© Joana Linda

Pictorama

Jorge Silva

Jorge Silva developed Pictorama, a set of three pieces based on the visual culture of signage and pictograms. Currently produced in mostly ephemeral communication platforms like vinyl and other polymers, this transposition into stone offers a different context and meaning. The author inserts yet another dimension, offering the illusion of movement through designs created with the most basic elements of pictograms.

 

Pictorama, by Jorge Silva

This proposal is based on the appropriation of, or reference to, a graphic communication system: signage. It is composed of pictograms, well-known signs in contemporary visual culture. This element of communication design, which is recurrent in the urban context, never had a consolidated medium. In the past, signs indicating location and roads, which were pioneers of coded communication systems, were made of mineral composites such as cement.

Multiplied into original compositions and produced using unconventional materials and in surprising sizes, these signs put forth a different message, achieved through their recontextualization.

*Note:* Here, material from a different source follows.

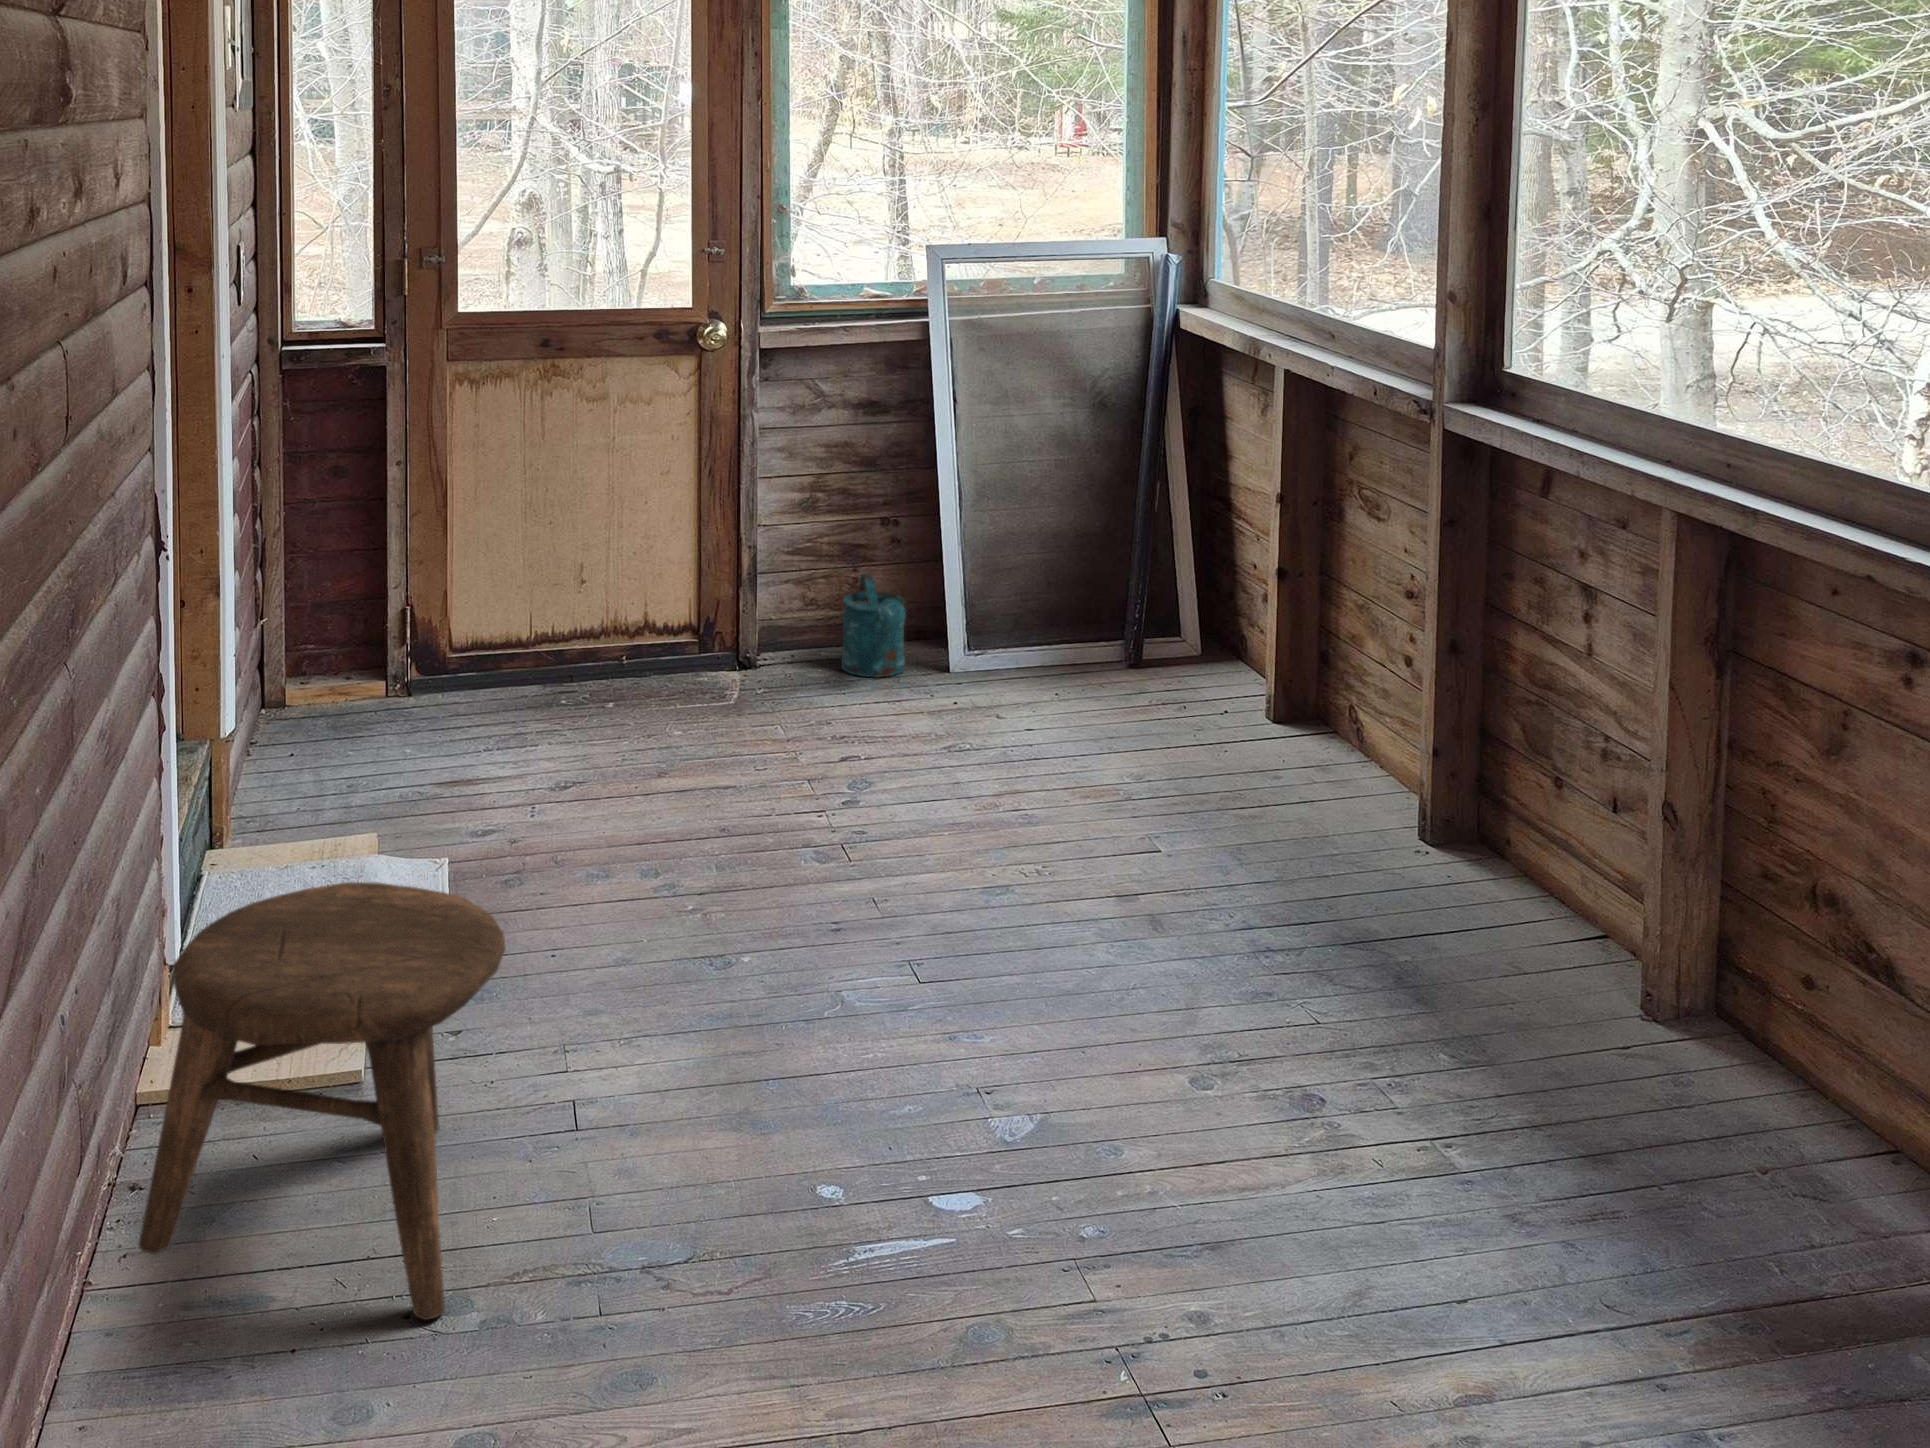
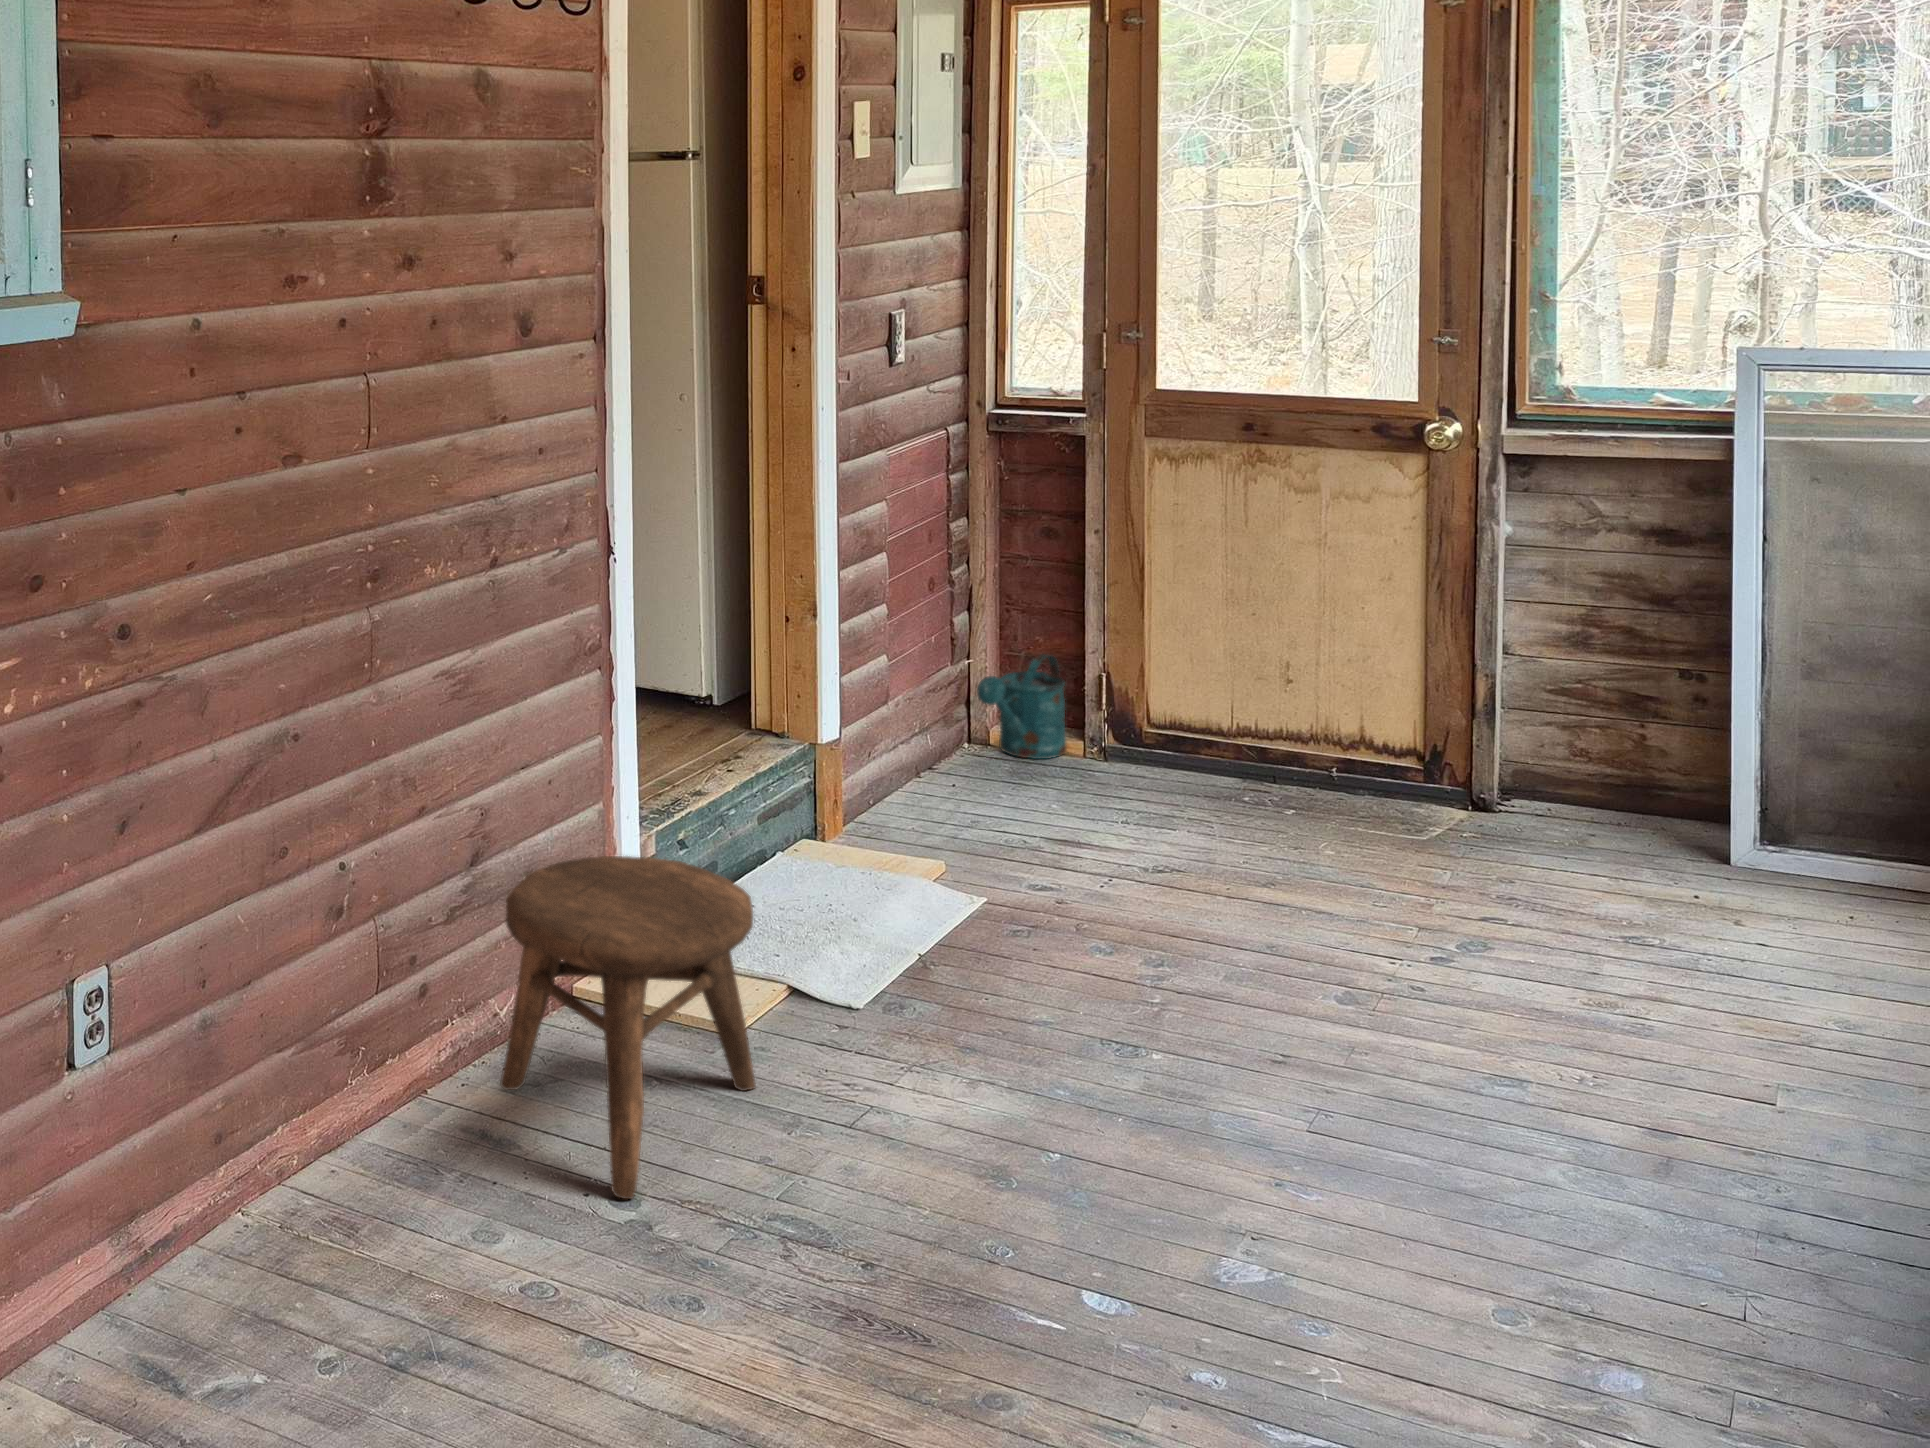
watering can: present [841,573,906,677] -> present [977,654,1067,759]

Like conventional signage, Pictorama aims to induce actions and reactions, with values relating to identity, sharing and progress. The human figure, which is one of the universal images of signage systems, is the protagonist of the compositions, portrayed in unusual acrobatic configurations that lend Pictorama an aspect of entertainment and humour, as well as an obvious reference to the title of the project, Still Motion.

Although the project reveals compositions with well-defined and coherent proportions, the fact that the base pattern is easily reproduced allows for the multiplication and alteration of the standard used, allowing for applications onto large murals in public spaces or open structures of large companies.